The records that follow are to be repeated in full, with no pictures retained.
*-*-*
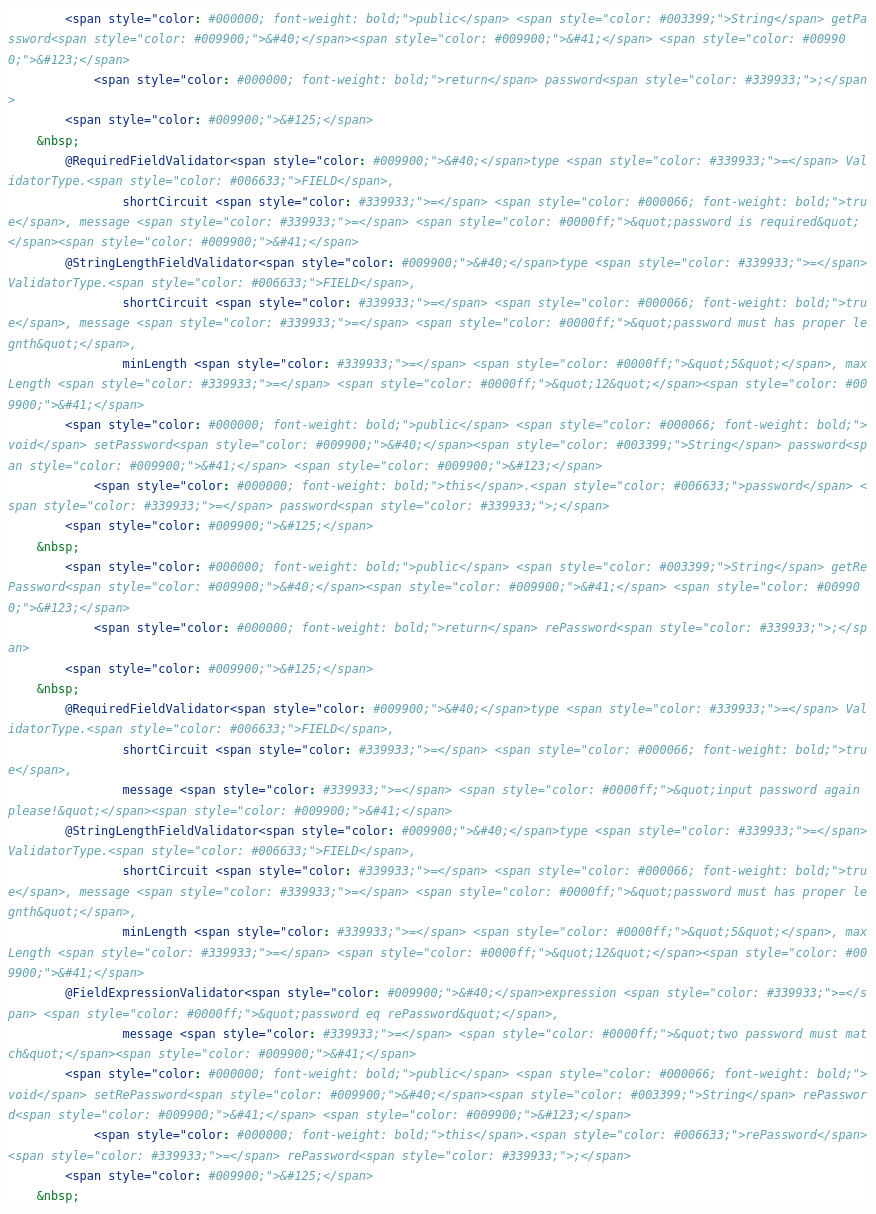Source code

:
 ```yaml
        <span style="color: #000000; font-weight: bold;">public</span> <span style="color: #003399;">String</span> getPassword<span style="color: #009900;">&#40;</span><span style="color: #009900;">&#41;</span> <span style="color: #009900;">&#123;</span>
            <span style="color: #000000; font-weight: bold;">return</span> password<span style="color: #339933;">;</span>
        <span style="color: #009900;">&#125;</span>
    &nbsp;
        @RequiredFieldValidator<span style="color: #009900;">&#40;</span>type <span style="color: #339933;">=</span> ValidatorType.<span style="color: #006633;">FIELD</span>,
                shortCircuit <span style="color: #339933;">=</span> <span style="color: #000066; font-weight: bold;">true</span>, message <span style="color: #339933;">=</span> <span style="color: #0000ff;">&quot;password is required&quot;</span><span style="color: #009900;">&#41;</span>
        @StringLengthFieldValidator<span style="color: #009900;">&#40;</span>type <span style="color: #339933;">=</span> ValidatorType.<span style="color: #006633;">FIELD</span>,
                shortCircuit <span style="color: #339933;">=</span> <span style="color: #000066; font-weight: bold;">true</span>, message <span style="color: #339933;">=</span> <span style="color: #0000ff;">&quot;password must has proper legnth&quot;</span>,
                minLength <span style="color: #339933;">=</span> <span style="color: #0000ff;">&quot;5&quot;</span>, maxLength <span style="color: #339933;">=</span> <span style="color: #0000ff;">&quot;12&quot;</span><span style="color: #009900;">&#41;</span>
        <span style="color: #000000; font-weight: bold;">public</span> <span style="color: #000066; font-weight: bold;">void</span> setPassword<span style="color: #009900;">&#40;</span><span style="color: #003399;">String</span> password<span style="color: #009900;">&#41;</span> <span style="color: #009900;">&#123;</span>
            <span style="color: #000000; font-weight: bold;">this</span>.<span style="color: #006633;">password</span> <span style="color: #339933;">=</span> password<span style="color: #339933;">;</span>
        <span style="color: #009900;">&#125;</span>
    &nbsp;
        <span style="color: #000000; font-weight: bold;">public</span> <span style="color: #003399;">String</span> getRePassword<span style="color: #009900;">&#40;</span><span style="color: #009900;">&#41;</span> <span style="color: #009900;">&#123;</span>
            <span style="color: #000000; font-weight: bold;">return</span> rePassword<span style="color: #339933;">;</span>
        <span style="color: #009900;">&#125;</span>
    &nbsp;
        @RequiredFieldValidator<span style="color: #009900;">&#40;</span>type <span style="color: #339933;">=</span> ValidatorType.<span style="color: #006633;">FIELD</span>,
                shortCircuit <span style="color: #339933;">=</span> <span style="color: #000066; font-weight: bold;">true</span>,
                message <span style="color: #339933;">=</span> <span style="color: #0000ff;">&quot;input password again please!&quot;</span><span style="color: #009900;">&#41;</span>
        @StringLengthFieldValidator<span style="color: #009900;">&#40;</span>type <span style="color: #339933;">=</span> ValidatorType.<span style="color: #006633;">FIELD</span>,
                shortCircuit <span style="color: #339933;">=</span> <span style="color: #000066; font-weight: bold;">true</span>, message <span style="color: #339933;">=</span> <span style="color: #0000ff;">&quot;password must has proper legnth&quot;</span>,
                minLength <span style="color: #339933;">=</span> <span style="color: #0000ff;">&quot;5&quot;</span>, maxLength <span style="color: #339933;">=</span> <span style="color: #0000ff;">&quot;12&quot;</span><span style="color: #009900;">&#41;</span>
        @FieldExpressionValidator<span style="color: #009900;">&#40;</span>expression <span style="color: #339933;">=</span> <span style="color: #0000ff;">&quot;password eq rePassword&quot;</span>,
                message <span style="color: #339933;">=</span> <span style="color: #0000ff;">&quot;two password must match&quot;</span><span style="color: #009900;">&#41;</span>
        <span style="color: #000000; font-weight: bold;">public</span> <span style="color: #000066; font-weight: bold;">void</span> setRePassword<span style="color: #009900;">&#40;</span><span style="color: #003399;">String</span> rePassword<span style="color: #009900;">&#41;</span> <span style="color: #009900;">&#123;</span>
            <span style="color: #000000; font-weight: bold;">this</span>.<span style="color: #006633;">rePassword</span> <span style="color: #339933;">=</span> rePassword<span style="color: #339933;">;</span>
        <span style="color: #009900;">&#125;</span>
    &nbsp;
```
*-*-*
Problem solution:
Source code

:
 ```yaml
        <span style="color: #000000; font-weight: bold;">public</span> <span style="color: #003399;">String</span> getPassword<span style="color: #009900;">&#40;</span><span style="color: #009900;">&#41;</span> <span style="color: #009900;">&#123;</span>
            <span style="color: #000000; font-weight: bold;">return</span> password<span style="color: #339933;">;</span>
        <span style="color: #009900;">&#125;</span>
    &nbsp;
        @RequiredFieldValidator<span style="color: #009900;">&#40;</span>type <span style="color: #339933;">=</span> ValidatorType.<span style="color: #006633;">FIELD</span>,
                shortCircuit <span style="color: #339933;">=</span> <span style="color: #000066; font-weight: bold;">true</span>, message <span style="color: #339933;">=</span> <span style="color: #0000ff;">&quot;password is required&quot;</span><span style="color: #009900;">&#41;</span>
        @StringLengthFieldValidator<span style="color: #009900;">&#40;</span>type <span style="color: #339933;">=</span> ValidatorType.<span style="color: #006633;">FIELD</span>,
                shortCircuit <span style="color: #339933;">=</span> <span style="color: #000066; font-weight: bold;">true</span>, message <span style="color: #339933;">=</span> <span style="color: #0000ff;">&quot;password must has proper legnth&quot;</span>,
                minLength <span style="color: #339933;">=</span> <span style="color: #0000ff;">&quot;5&quot;</span>, maxLength <span style="color: #339933;">=</span> <span style="color: #0000ff;">&quot;12&quot;</span><span style="color: #009900;">&#41;</span>
        <span style="color: #000000; font-weight: bold;">public</span> <span style="color: #000066; font-weight: bold;">void</span> setPassword<span style="color: #009900;">&#40;</span><span style="color: #003399;">String</span> password<span style="color: #009900;">&#41;</span> <span style="color: #009900;">&#123;</span>
            <span style="color: #000000; font-weight: bold;">this</span>.<span style="color: #006633;">password</span> <span style="color: #339933;">=</span> password<span style="color: #339933;">;</span>
        <span style="color: #009900;">&#125;</span>
    &nbsp;
        <span style="color: #000000; font-weight: bold;">public</span> <span style="color: #003399;">String</span> getRePassword<span style="color: #009900;">&#40;</span><span style="color: #009900;">&#41;</span> <span style="color: #009900;">&#123;</span>
            <span style="color: #000000; font-weight: bold;">return</span> rePassword<span style="color: #339933;">;</span>
        <span style="color: #009900;">&#125;</span>
    &nbsp;
        @RequiredFieldValidator<span style="color: #009900;">&#40;</span>type <span style="color: #339933;">=</span> ValidatorType.<span style="color: #006633;">FIELD</span>,
                shortCircuit <span style="color: #339933;">=</span> <span style="color: #000066; font-weight: bold;">true</span>,
                message <span style="color: #339933;">=</span> <span style="color: #0000ff;">&quot;input password again please!&quot;</span><span style="color: #009900;">&#41;</span>
        @StringLengthFieldValidator<span style="color: #009900;">&#40;</span>type <span style="color: #339933;">=</span> ValidatorType.<span style="color: #006633;">FIELD</span>,
                shortCircuit <span style="color: #339933;">=</span> <span style="color: #000066; font-weight: bold;">true</span>, message <span style="color: #339933;">=</span> <span style="color: #0000ff;">&quot;password must has proper legnth&quot;</span>,
                minLength <span style="color: #339933;">=</span> <span style="color: #0000ff;">&quot;5&quot;</span>, maxLength <span style="color: #339933;">=</span> <span style="color: #0000ff;">&quot;12&quot;</span><span style="color: #009900;">&#41;</span>
        @FieldExpressionValidator<span style="color: #009900;">&#40;</span>expression <span style="color: #339933;">=</span> <span style="color: #0000ff;">&quot;password eq rePassword&quot;</span>,
                message <span style="color: #339933;">=</span> <span style="color: #0000ff;">&quot;two password must match&quot;</span><span style="color: #009900;">&#41;</span>
        <span style="color: #000000; font-weight: bold;">public</span> <span style="color: #000066; font-weight: bold;">void</span> setRePassword<span style="color: #009900;">&#40;</span><span style="color: #003399;">String</span> rePassword<span style="color: #009900;">&#41;</span> <span style="color: #009900;">&#123;</span>
            <span style="color: #000000; font-weight: bold;">this</span>.<span style="color: #006633;">rePassword</span> <span style="color: #339933;">=</span> rePassword<span style="color: #339933;">;</span>
        <span style="color: #009900;">&#125;</span>
    &nbsp;
```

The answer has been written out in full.